Please state how many lines in the records below contain the word "output"; the number alone is the answer.

[[ Data excerpts, beginning ]]

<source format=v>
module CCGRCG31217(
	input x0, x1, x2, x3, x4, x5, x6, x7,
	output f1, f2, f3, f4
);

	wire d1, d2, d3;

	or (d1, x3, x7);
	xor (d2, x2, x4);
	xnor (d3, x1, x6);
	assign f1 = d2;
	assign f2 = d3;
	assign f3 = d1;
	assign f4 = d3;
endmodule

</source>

[[ Data excerpts, end ]]
[[ Data excerpts, beginning ]]

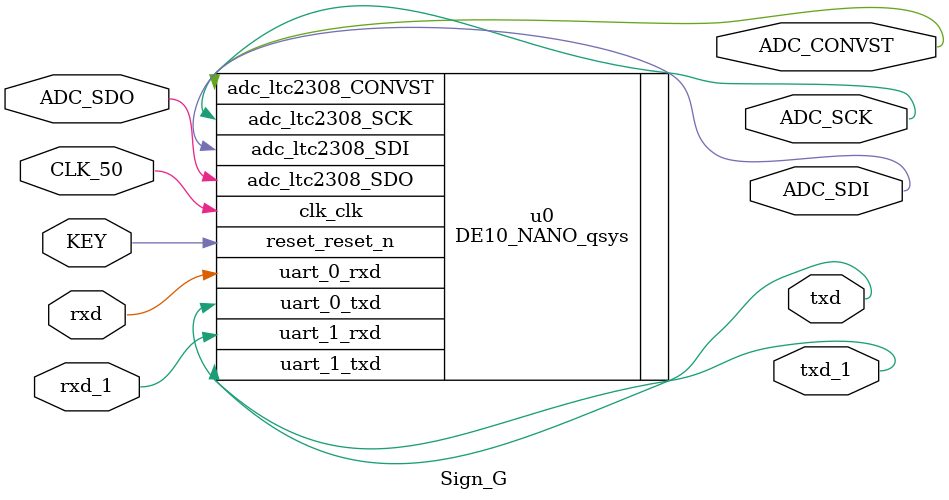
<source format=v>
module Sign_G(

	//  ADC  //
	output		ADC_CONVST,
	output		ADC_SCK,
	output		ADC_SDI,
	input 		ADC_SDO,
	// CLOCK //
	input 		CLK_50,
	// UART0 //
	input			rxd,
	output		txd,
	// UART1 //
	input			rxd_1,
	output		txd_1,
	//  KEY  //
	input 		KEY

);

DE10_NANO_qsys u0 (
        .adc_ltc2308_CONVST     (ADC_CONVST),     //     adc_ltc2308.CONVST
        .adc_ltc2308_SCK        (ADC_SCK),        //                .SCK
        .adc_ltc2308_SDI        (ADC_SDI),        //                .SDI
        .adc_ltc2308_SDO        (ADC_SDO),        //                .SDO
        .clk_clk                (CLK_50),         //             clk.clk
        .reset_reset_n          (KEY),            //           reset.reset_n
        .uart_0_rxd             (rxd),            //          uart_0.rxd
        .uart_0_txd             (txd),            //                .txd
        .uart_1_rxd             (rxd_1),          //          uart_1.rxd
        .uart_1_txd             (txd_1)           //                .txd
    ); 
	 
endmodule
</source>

[[ Data excerpts, end ]]

Response to this exercise:
6